In most cases, employers only reimburse 20-25% of the total risk they assumed through the HRA.

3. Self-Funded Health Plans: Greater Control, Greater Responsibility

For employers willing to take on more risk, self-funded (or self-insured) health plans present an opportunity for substantial savings. In a self-funded plan, the employer assumes the financial risk for providing healthcare benefits to employees, paying for claims directly rather than through a fixed premium to an insurance company.

The potential for savings in self-funding comes from avoiding the insurance company’s profit margin and administrative costs. However, this approach also carries increased risk, particularly in the event of high-cost claims. To mitigate this risk, employers purchase stop-loss insurance, which provides financial protection by capping the employer’s liability for individual claims (specific stop-loss) or total claims (aggregate stop-loss).
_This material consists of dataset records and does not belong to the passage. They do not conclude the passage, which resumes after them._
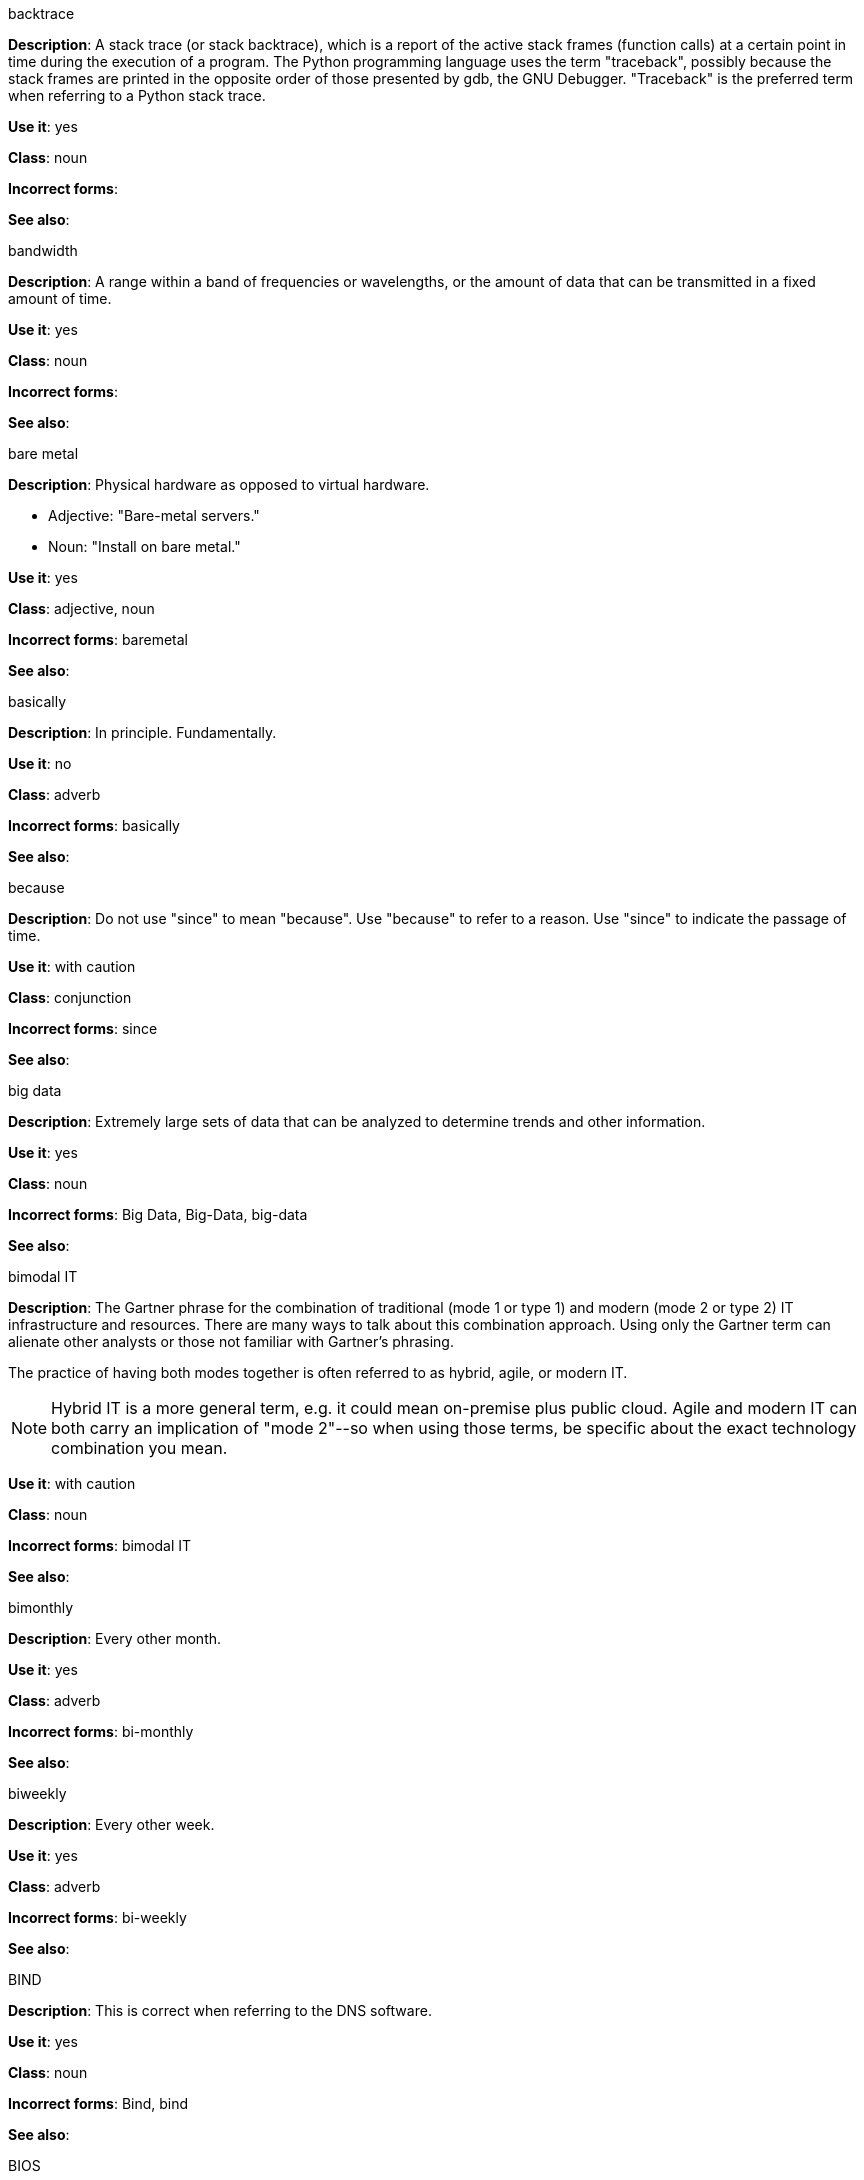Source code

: .backtrace
[[backtrace]]
*Description*: A stack trace (or stack backtrace), which is a report of the active stack frames (function calls) at a certain point in time during the execution of a program. The Python programming language uses the term "traceback", possibly because the stack frames are printed in the opposite order of those presented by gdb, the GNU Debugger. "Traceback" is the preferred term when referring to a Python stack trace. 

*Use it*: yes

*Class*: noun

*Incorrect forms*: 

*See also*:

.bandwidth
[[bandwidth]]
*Description*: A range within a band of frequencies or wavelengths, or the amount of data that can be transmitted in a fixed amount of time. 

*Use it*: yes

*Class*: noun

*Incorrect forms*:

*See also*:

.bare metal
[[bare-metal]]
*Description*: Physical hardware as opposed to virtual hardware.

* Adjective: "Bare-metal servers."
* Noun: "Install on bare metal."

*Use it*: yes

*Class*: adjective, noun

*Incorrect forms*: baremetal

*See also*:

.basically
[[basically]]
*Description*: In principle. Fundamentally. 

*Use it*: no

*Class*: adverb

*Incorrect forms*: basically

*See also*:

.because
[[because]]
*Description*: Do not use "since" to mean "because". Use "because" to refer to a reason. Use "since" to indicate the passage of time. 

*Use it*: with caution

*Class*: conjunction

*Incorrect forms*: since

*See also*:

.big data
[[big-data]]
*Description*: Extremely large sets of data that can be analyzed to determine trends and other information. 

*Use it*: yes

*Class*: noun

*Incorrect forms*: Big Data, Big-Data, big-data

*See also*:

.bimodal IT
[[bimodal-it]]
*Description*: The Gartner phrase for the combination of traditional (mode 1 or type 1) and modern (mode 2 or type 2) IT infrastructure and resources. There are many ways to talk about this combination approach. Using only the Gartner term can alienate other analysts or those not familiar with Gartner's phrasing.

The practice of having both modes together is often referred to as hybrid, agile, or modern IT.

[NOTE]
====
Hybrid IT is a more general term, e.g. it could mean on-premise plus public cloud. Agile and modern IT can both carry an implication of "mode 2"--so when using those terms, be specific about the exact technology combination you mean.
====

*Use it*: with caution

*Class*: noun

*Incorrect forms*: bimodal IT

*See also*:

.bimonthly
[[bimonthly]]
*Description*: Every other month. 

*Use it*: yes

*Class*: adverb

*Incorrect forms*: bi-monthly

*See also*:

.biweekly
[[biweekly]]
*Description*: Every other week. 

*Use it*: yes

*Class*: adverb

*Incorrect forms*: bi-weekly

*See also*:

.BIND
[[bind]]
*Description*: This is correct when referring to the DNS software.

*Use it*: yes

*Class*: noun

*Incorrect forms*: Bind, bind

*See also*:

.BIOS
[[bios]]
*Description*: An abbreviation for basic input and output system. The plural form is BIOSes.

*Use it*: yes

*Class*: abbreviation

*Incorrect forms*: Bios

*See also*:

.bit rate
[[bit-rate]]
*Description*: The number of bits per second that can be transmitted or processed.

*Use it*: yes

*Class*: noun

*Incorrect forms*: bitrate

*See also*:

.boot disk
[[boot-disk]]
*Description*: A disk used to start a computer.

*Use it*: yes

*Class*: noun

*Incorrect forms*: boot diskette

*See also*:

.boot loader
[[boot-loader]]
*Description*: Software used to load an operating system when a computer is started.

*Use it*: yes

*Class*: noun

*Incorrect forms*: bootloader

*See also*:

.⁠bottleneck
[[bottleneck]]
*Description*: A limitation in the capacity of software or hardware caused by a single component. 

*Use it*: yes

*Class*: noun

*Incorrect forms*: bottle neck, bottle-neck

*See also*:

.bpp
[[bpp]]
*Description*: Initialism for bits per pixel. All letters are lowercase, unless at the beginning of a sentence. Use a non-breaking space between the numeral and the units. For example, "16 bpp", not "16bpp".   

*Use it*: yes

*Class*: initialism

*Incorrect forms*:

*See also*:

.Bps
[[Bps]]
*Description*: Initialism for bytes per second. 

*Use it*: yes

*Class*: initialism

*Incorrect forms*: bps

*See also*:

.bps
[[bps]]
*Description*: Initialism for bits per second.

*Use it*: yes

*Incorrect forms*: Bps

*See also*:

.broadcast
[[broadcast]]
*Description*: To simultaneously send the same message to multiple recipients. Broadcasting is a useful feature in email systems. It is also supported by some fax systems. In networking, a distinction is made between broadcasting and multicasting. Broadcasting sends a message to everyone on the network whereas multicasting sends a message to a select list of recipients. 

*Use it*: yes

*Class*: noun, verb

*Incorrect forms*: broad cast, broad-cast

*See also*:

.Btrfs
[[btrfs]]
*Description*: A copy-on-write file system for Linux. Use a capital "B" when referring to the file system. When referring to tools, commands, and other utilities related to the file system, be faithful to those utilities. See http://en.wikipedia.org/wiki/Btrfs for more information on this file system. See http://en.wikipedia.org/wiki/List_of_file_systems for a list of file system names and how to present them. 

*Use it*: yes

*Class*: noun

*Incorrect forms*: btrfs

*See also*: 

.bug fix
[[bug-fix]]
*Description*: The resolution to a bug.

*Use it*: yes

*Class*: noun

*Incorrect forms*: bugfix

*See also*: 

.built-in
[[built-in]]
*Description*: Included or incorporated into a larger unit.

*Use it*: yes

*Class*: adjective

*Incorrect forms*: builtin

*See also*: 

.bunches of
[[bunches-of]]
*Description*: Do not use unless "bunch" is a specific term used in the software being documented. Use "many" or some other alternative instead. 

*Use it*: no

*Class*:

*Incorrect forms*: bunches of

*See also*:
Self-funding offers significant control over plan design, allowing employers to tailor benefits to meet the specific needs of their workforce.

4. Captive Insurance Plans: Shared Risk, Shared Rewards

Captive insurance plans offer a collaborative approach to self-funding, where a group of like-minded businesses pool their resources to share the risk of providing health insurance. By joining a captive, employers can gain greater control over their health plan design and potentially reduce costs, while still benefiting from some of the protections offered by traditional insurance.
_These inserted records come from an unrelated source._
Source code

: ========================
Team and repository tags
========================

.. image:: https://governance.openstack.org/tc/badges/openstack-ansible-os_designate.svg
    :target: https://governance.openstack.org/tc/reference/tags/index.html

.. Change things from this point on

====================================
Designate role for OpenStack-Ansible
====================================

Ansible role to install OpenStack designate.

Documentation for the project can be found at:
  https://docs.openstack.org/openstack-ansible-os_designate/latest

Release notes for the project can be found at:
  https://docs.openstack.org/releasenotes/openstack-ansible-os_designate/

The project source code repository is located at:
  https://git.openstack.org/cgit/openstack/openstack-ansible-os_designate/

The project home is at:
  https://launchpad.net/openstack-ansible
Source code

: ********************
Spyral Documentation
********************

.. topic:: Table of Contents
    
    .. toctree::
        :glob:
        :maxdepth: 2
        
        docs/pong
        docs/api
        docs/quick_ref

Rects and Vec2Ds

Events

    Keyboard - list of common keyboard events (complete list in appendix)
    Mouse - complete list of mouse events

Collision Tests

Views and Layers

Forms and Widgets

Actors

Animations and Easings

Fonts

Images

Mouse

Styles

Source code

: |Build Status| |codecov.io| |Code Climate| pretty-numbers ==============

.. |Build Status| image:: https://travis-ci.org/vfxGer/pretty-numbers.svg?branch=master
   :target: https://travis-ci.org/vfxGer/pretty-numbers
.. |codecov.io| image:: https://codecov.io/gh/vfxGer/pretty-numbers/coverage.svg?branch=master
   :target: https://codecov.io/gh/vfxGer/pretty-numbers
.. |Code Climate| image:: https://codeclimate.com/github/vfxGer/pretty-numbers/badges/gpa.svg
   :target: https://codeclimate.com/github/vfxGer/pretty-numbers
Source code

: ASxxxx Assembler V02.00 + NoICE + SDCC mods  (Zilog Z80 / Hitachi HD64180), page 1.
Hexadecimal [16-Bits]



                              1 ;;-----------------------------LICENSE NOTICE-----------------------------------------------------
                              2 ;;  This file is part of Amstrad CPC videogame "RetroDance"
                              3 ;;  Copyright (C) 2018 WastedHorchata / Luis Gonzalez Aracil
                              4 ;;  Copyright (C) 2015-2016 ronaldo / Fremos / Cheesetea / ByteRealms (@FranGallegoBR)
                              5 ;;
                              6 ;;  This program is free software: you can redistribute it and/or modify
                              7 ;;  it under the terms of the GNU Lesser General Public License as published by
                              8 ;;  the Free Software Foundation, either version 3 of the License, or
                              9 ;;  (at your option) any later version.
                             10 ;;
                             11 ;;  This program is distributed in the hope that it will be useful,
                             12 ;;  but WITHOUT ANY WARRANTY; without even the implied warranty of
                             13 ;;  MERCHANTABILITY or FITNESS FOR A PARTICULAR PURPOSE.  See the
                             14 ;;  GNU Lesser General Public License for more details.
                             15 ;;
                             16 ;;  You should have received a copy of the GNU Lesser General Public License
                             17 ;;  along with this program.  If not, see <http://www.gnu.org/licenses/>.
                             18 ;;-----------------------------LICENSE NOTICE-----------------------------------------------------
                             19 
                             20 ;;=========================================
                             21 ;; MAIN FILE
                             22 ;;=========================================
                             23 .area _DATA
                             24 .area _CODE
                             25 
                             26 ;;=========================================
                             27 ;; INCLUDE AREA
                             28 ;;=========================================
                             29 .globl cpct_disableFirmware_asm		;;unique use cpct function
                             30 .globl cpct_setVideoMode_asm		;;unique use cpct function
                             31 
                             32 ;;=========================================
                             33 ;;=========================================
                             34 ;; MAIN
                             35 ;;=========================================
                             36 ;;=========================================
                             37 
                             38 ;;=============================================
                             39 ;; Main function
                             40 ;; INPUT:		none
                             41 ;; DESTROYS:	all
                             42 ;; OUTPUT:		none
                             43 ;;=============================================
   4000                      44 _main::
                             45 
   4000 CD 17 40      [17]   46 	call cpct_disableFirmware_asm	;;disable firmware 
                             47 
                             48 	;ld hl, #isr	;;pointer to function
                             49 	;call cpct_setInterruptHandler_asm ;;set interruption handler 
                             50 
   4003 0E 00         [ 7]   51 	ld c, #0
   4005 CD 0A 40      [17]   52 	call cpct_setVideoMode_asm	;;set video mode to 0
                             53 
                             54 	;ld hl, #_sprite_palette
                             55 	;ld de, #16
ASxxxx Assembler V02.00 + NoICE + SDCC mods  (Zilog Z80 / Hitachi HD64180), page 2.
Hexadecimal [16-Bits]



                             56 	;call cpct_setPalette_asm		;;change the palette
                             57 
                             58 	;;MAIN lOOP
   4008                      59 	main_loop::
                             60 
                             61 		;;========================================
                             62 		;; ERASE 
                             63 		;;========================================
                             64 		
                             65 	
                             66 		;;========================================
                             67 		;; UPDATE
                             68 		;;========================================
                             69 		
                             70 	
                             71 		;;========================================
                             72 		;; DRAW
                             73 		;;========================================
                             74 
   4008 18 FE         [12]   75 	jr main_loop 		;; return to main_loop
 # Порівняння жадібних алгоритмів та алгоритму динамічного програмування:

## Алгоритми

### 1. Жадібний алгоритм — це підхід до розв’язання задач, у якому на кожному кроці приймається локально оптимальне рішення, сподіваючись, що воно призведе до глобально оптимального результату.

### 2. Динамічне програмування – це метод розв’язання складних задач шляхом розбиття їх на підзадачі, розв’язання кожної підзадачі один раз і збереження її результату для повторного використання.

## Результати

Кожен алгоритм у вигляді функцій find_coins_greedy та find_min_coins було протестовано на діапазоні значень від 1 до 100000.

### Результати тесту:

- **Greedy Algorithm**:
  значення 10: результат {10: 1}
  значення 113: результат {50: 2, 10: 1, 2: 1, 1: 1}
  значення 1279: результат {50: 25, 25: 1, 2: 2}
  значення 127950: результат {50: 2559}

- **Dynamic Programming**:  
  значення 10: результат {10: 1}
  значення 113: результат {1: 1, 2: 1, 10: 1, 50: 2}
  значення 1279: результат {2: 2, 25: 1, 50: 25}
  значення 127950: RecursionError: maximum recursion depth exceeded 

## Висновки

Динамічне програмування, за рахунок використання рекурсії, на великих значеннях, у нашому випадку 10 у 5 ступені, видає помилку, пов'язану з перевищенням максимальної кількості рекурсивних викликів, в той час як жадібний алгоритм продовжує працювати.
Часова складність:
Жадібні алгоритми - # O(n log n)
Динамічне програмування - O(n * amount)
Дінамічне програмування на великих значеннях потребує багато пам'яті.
Captive plans are particularly appealing for small to mid-sized businesses that may not have the financial strength to self-fund independently. By pooling risks, members can achieve economies of scale and reduce volatility in claims costs. Additionally, captives often allow for more tailored plan designs, giving employers the flexibility to offer benefits that align closely with their company’s values and employee needs.

5. High-Deductible Health Plans (HDHPs) with Health Savings Accounts (HSAs): Empowering Employees

High-Deductible Health Plans (HDHPs) are designed to lower premium costs for employers while giving employees more control over their healthcare spending. The key feature of an HDHP is its higher deductible compared to traditional health insurance plans. This means that employees must pay more out-of-pocket expenses before their insurance coverage kicks in. However, when paired with a Health Savings Account (HSA), HDHPs can become a powerful tool.
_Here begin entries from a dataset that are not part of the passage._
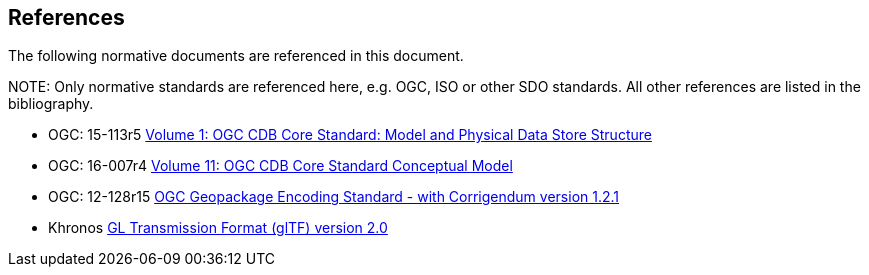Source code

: [[references]]
== References

The following normative documents are referenced in this document.

.NOTE: 	Only normative standards are referenced here, e.g. OGC, ISO or other SDO standards. All other references are listed in the bibliography.

* OGC: 15-113r5 https://portal.opengeospatial.org/files/15-113r5[Volume 1: OGC CDB Core Standard: Model and Physical Data Store Structure]
* OGC: 16-007r4 https://portal.opengeospatial.org/files/16-007r4[Volume 11: OGC CDB Core Standard Conceptual Model]
* OGC: 12-128r15 https://portal.opengeospatial.org/files/12-128r15[OGC Geopackage Encoding Standard - with Corrigendum version 1.2.1]
* Khronos https://github.com/KhronosGroup/glTF/tree/master/specification/2.0[GL Transmission Format (glTF) version 2.0]

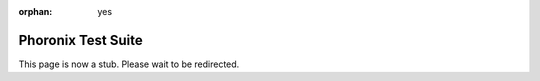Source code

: :orphan: yes
Phoronix Test Suite
====================
.. raw:: html

    <meta http-equiv="refresh" content="0; URL=../../../decommissioned/sharc/software/apps/phoronix-test-suite.html" />

This page is now a stub. Please wait to be redirected.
HDHPs typically offer lower monthly premiums than traditional health plans because the insurance company’s risk is reduced by the higher deductible. For employers, this translates into immediate cost savings.

Since employees will pay more out of pocket before insurance coverage begins, this can encourage more cost-conscious decision-making by employees since they have more financial responsibility for their initial healthcare expenses.

To help employees with their expenses, employers can offer an HSA, a tax-advantaged savings account that employees can use to save and pay for qualified medical expenses. Both employers and employees can contribute to an HSA, and the funds can be used to cover costs like deductibles, co-pays, prescriptions, and even some over-the-counter medications.

HSA funds roll over year to year, and they are portable, so employees keep their accounts even if they change jobs or retire.

Making the Right Choice for Your Business

Choosing the right health plan option depends on your company’s size, financial situation, and the specific needs of your workforce. By exploring alternatives like level-funded plans, HRAs, self-funded plans, captive insurance, and HDHPs with HSAs, you can find a solution that balances cost, risk, and employee satisfaction.

Each of these options offers unique advantages, and understanding them can help you make more informed decisions about your company’s healthcare strategy. Whether you’re looking to control costs, offer more customized benefits, or reduce your risk, these options provide viable pathways to achieving your goals.